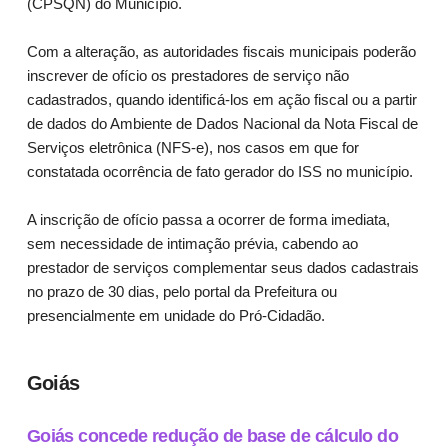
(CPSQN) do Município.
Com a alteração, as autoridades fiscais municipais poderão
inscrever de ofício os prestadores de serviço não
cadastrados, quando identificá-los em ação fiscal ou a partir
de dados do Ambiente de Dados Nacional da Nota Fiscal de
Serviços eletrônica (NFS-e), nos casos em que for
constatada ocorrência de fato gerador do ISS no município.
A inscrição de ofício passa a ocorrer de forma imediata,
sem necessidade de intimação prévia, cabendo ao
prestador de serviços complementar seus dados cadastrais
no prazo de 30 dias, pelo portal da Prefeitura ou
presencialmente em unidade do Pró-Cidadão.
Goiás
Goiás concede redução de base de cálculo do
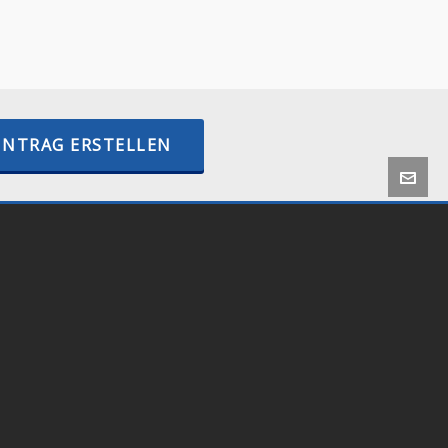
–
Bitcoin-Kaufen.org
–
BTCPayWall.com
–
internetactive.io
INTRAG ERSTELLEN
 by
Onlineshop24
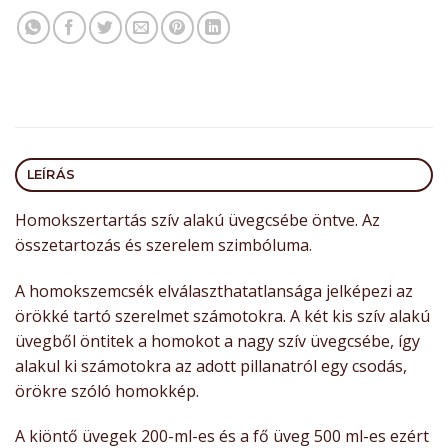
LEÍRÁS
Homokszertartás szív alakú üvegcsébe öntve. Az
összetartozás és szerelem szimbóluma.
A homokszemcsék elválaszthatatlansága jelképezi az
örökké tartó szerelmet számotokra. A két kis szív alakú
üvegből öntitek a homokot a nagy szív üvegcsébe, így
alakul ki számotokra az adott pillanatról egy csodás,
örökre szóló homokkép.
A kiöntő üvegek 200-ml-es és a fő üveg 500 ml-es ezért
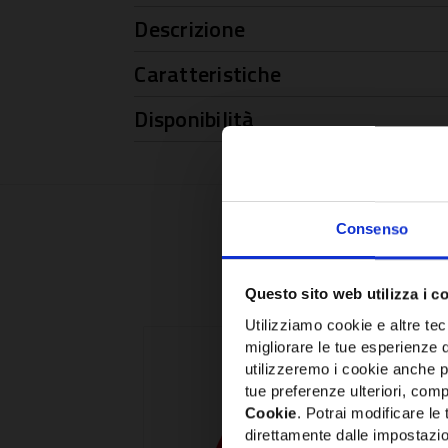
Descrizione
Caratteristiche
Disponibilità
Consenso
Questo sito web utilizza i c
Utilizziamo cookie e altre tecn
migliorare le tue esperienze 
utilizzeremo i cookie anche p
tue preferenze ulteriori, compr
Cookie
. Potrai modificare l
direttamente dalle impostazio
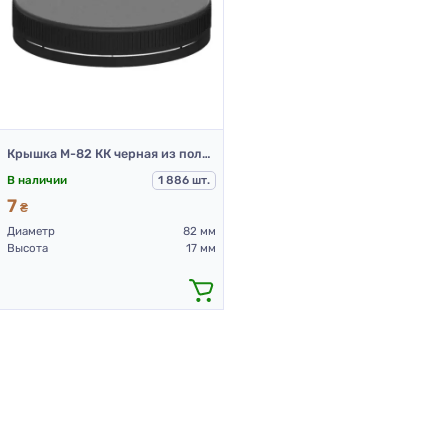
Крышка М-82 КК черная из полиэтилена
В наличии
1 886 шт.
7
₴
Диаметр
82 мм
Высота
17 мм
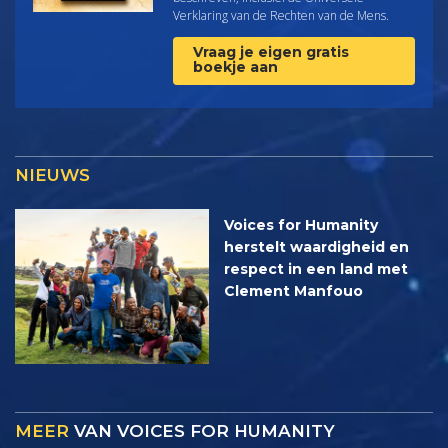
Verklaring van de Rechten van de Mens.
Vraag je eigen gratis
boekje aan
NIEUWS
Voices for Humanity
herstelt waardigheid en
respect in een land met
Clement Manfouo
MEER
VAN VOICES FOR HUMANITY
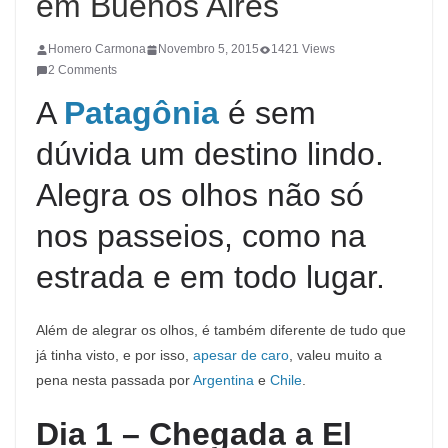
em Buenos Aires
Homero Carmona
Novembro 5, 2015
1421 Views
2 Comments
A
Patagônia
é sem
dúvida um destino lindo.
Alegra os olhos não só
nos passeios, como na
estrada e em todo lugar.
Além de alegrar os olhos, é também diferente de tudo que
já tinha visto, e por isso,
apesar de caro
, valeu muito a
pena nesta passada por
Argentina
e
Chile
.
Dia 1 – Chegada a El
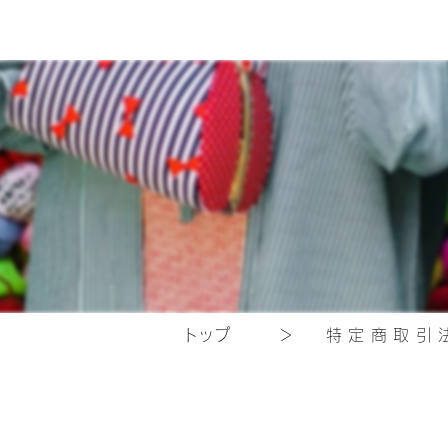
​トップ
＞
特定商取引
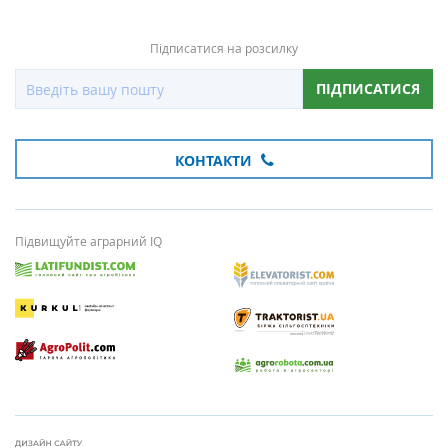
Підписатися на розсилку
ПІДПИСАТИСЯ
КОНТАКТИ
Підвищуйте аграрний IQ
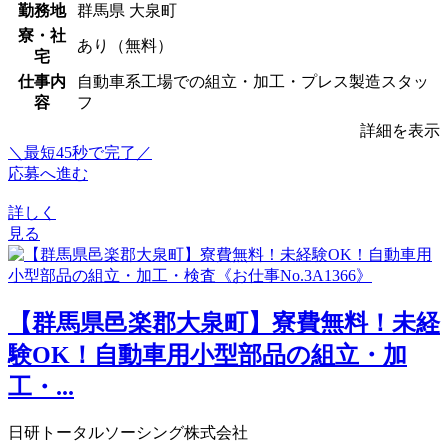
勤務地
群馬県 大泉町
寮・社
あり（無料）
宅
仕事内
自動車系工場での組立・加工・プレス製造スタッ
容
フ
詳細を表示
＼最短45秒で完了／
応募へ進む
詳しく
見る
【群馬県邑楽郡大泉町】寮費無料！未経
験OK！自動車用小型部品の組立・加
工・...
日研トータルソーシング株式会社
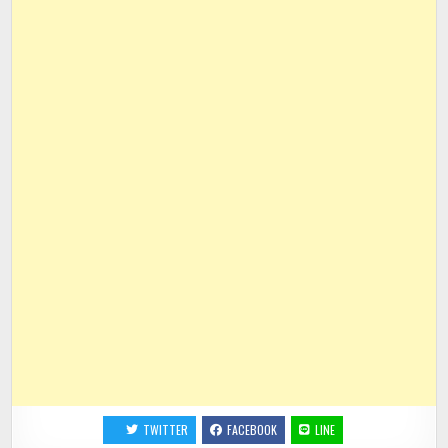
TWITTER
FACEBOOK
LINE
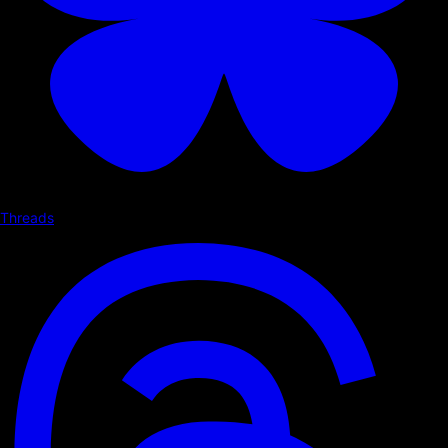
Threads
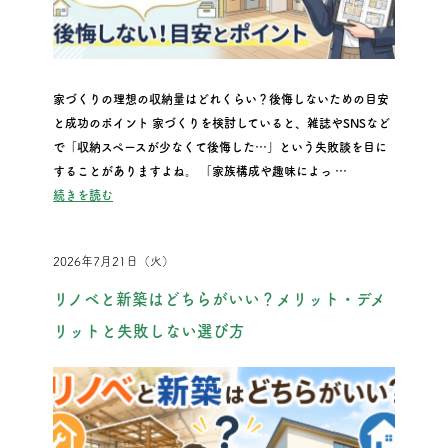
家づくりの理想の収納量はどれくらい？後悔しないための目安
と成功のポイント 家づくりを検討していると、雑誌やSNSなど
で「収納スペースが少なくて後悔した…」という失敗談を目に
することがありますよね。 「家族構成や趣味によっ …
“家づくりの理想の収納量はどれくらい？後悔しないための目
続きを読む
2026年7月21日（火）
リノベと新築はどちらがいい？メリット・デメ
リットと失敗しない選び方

**Job**
Put every line of text from the records above into a JSON list of strings, one string per line, with blank lines left out. Leave the pictures out.

**Result of the exercise**
[
  "(CPSQN) do Município.",
  "Com a alteração, as autoridades fiscais municipais poderão",
  "inscrever de ofício os prestadores de serviço não",
  "cadastrados, quando identificá-los em ação fiscal ou a partir",
  "de dados do Ambiente de Dados Nacional da Nota Fiscal de",
  "Serviços eletrônica (NFS-e), nos casos em que for",
  "constatada ocorrência de fato gerador do ISS no município.",
  "A inscrição de ofício passa a ocorrer de forma imediata,",
  "sem necessidade de intimação prévia, cabendo ao",
  "prestador de serviços complementar seus dados cadastrais",
  "no prazo de 30 dias, pelo portal da Prefeitura ou",
  "presencialmente em unidade do Pró-Cidadão.",
  "Goiás",
  "Goiás concede redução de base de cálculo do",
  "–",
  "Bitcoin-Kaufen.org",
  "–",
  "BTCPayWall.com",
  "–",
  "internetactive.io",
  "INTRAG ERSTELLEN",
  " by",
  "Onlineshop24",
  "LEÍRÁS",
  "Homokszertartás szív alakú üvegcsébe öntve. Az",
  "összetartozás és szerelem szimbóluma.",
  "A homokszemcsék elválaszthatatlansága jelképezi az",
  "örökké tartó szerelmet számotokra. A két kis szív alakú",
  "üvegből öntitek a homokot a nagy szív üvegcsébe, így",
  "alakul ki számotokra az adott pillanatról egy csodás,",
  "örökre szóló homokkép.",
  "A kiöntő üvegek 200-ml-es és a fő üveg 500 ml-es ezért",
  "Descrizione",
  "Caratteristiche",
  "Disponibilità",
  "Consenso",
  "Questo sito web utilizza i c",
  "Utilizziamo cookie e altre tecn",
  "migliorare le tue esperienze ",
  "utilizzeremo i cookie anche p",
  "tue preferenze ulteriori, compr",
  "Cookie",
  ". Potrai modificare l",
  "direttamente dalle impostazio",
  "Крышка М-82 КК черная из полиэтилена",
  "В наличии",
  "1 886 шт.",
  "7",
  "₴",
  "Диаметр",
  "82 мм",
  "Высота",
  "17 мм",
  "Verklaring van de Rechten van de Mens.",
  "Vraag je eigen gratis",
  "boekje aan",
  "NIEUWS",
  "Voices for Humanity",
  "herstelt waardigheid en",
  "respect in een land met",
  "Clement Manfouo",
  "MEER",
  "VAN VOICES FOR HUMANITY",
  "em Buenos Aires",
  "Homero Carmona",
  "Novembro 5, 2015",
  "1421 Views",
  "2 Comments",
  "A",
  "Patagônia",
  "é sem",
  "dúvida um destino lindo.",
  "Alegra os olhos não só",
  "nos passeios, como na",
  "estrada e em todo lugar.",
  "Além de alegrar os olhos, é também diferente de tudo que",
  "já tinha visto, e por isso,",
  "apesar de caro",
  ", valeu muito a",
  "pena nesta passada por",
  "Argentina",
  "e",
  "Chile",
  ".",
  "Dia 1 – Chegada a El",
  "​トップ",
  "＞",
  "特定商取引",
  "Підписатися на розсилку",
  "ПІДПИСАТИСЯ",
  "КОНТАКТИ",
  "Підвищуйте аграрний IQ",
  "勤務地",
  "群馬県 大泉町",
  "寮・社",
  "あり（無料）",
  "宅",
  "仕事内",
  "自動車系工場での組立・加工・プレス製造スタッ",
  "容",
  "フ",
  "詳細を表示",
  "＼最短45秒で完了／",
  "応募へ進む",
  "詳しく",
  "見る",
  "【群馬県邑楽郡大泉町】寮費無料！未経",
  "験OK！自動車用小型部品の組立・加",
  "工・...",
  "日研トータルソーシング株式会社",
  "TWITTER",
  "FACEBOOK",
  "LINE",
  "Threads",
  "家づくりの理想の収納量はどれくらい？後悔しないための目安",
  "と成功のポイント 家づくりを検討していると、雑誌やSNSなど",
  "で「収納スペースが少なくて後悔した…」という失敗談を目に",
  "することがありますよね。 「家族構成や趣味によっ …",
  "“家づくりの理想の収納量はどれくらい？後悔しないための目",
  "続きを読む",
  "2026年7月21日（火）",
  "リノベと新築はどちらがいい？メリット・デメ",
  "リットと失敗しない選び方"
]